細かい書式の指摘は [[静的解析とリンター]] のようなツールに任せ、人間は設計や仕様の妥当性に集中するのが効率的です。

レビューする側・される側の心得

  • コードを批評し、人を批評しない — 「このコードは」と主語をコードにする
  • 指摘には理由を添える — 「なぜそうすべきか」が伝わると学びになる
  • 変更は小さく出す — 差分が大きいほどレビューの質は下がります
  • 指摘は提案として受け取る — レビューは攻撃ではなく品質向上の協力です
  • 良い点にも言及する — 良いパターンの共有もレビューの価値です

初学者向けポイント

  • レビューは「先輩が新人を採点する場」ではなく、経験に関係なくお互いに行うのが健全なチームです。

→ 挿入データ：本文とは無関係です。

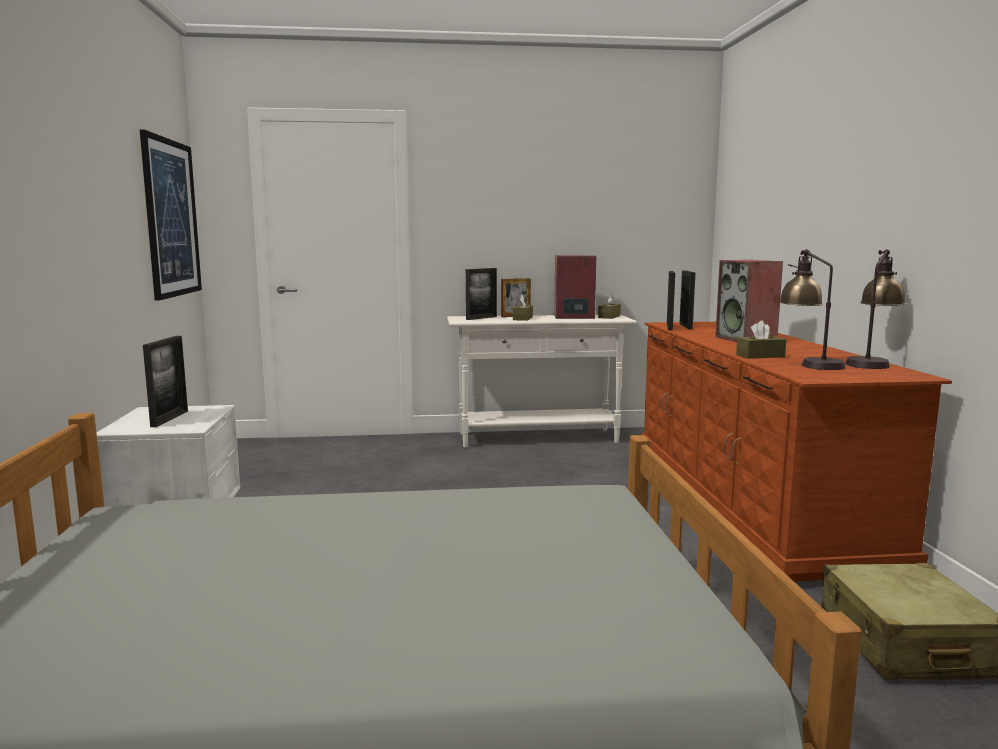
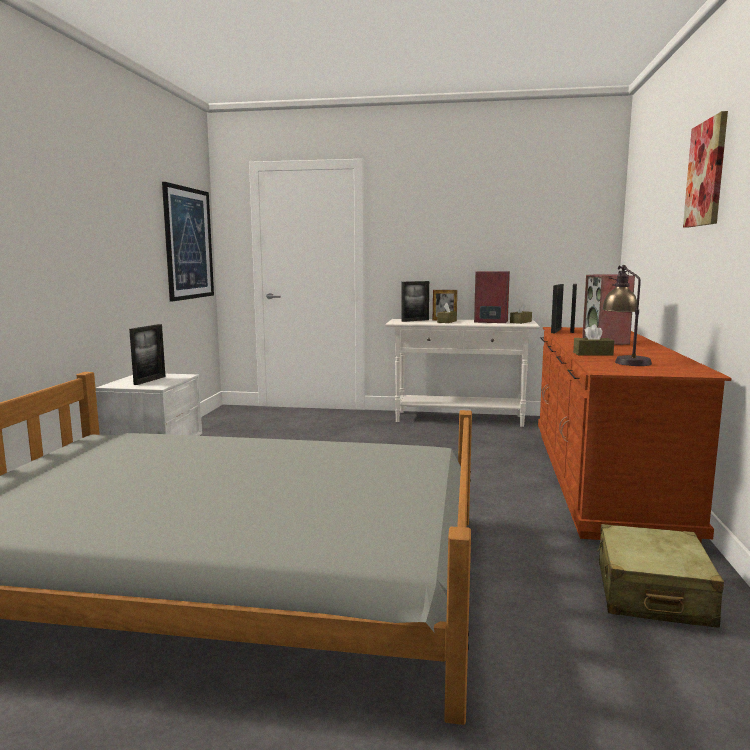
camera: 15 degrees right, 0 degrees up
(871, 363) = (683, 362): table lamp -> none
(877, 144) = (706, 173): none -> picture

新人の素朴な疑問が設計の問題をあぶり出すこともあります
  • 指摘をたくさんもらうのは普通のことです。指摘ゼロを目指すより、同じ指摘を繰り返されないことを目指しましょう
  • レビューを依頼するときは、変更の目的や確認してほしい点を説明文に書くと、レビューの質が上がります
  • リアルタイムに相談しながら書く [[ペアプログラミングとモブプログラミング]] は、レビューを「書きながら行う」形とも言えます

関連技術とのつながり

  • [[Git]] — プルリクエストによるレビューの土台となるバージョン管理
  • [[ブランチ戦略]] — レビューを挟むタイミングはブランチ運用とセットで決まる
  • [[クリーンコード]] — レビューの観点「読みやすさ」の具体的な指針
  • [[ペアプログラミングとモブプログラミング]] — リアルタイムなレビューとも言える開発スタイル
  • [[Webセキュリティ]] — 観点「セキュリティ」で何を確認するかの具体的な脆弱性パターン
Q: コードレビューの主な目的として正しいのはどれ?
- [x] バグや設計の問題を早期に見つけ、知識を共有する
- [ ] 書いたコードの行数を評価して人事査定に使う
- [ ] リリース後にバグの犯人を特定する
解説: レビューは品質向上と知識共有のための仕組みであり、人の採点や犯人探しの場ではありません。

Q: レビューの効率を上げる工夫として本文で挙げられているのはどれ?
- [ ] 差分をできるだけ大きくまとめて一度に出す
- [x] 書式の指摘はツールに任せ、人間は設計や仕様に集中する
- [ ] コメントには理由を書かず結論だけ伝える
解説: リンターやフォーマッターで済む指摘は自動化し、人間は設計・仕様の妥当性など機械が判断できない部分に集中します。

Q: レビューコメントの望ましい書き方はどれ?
- [ ] 「あなたの書き方は悪い」と人を主語にする
- [ ] 理由は省略して修正指示だけ書く
- [x] コードを主語にして、指摘の理由を添える
解説: 「コードを批評し、人を批評しない」が原則です。理由を添えることで指摘が学びにつながります。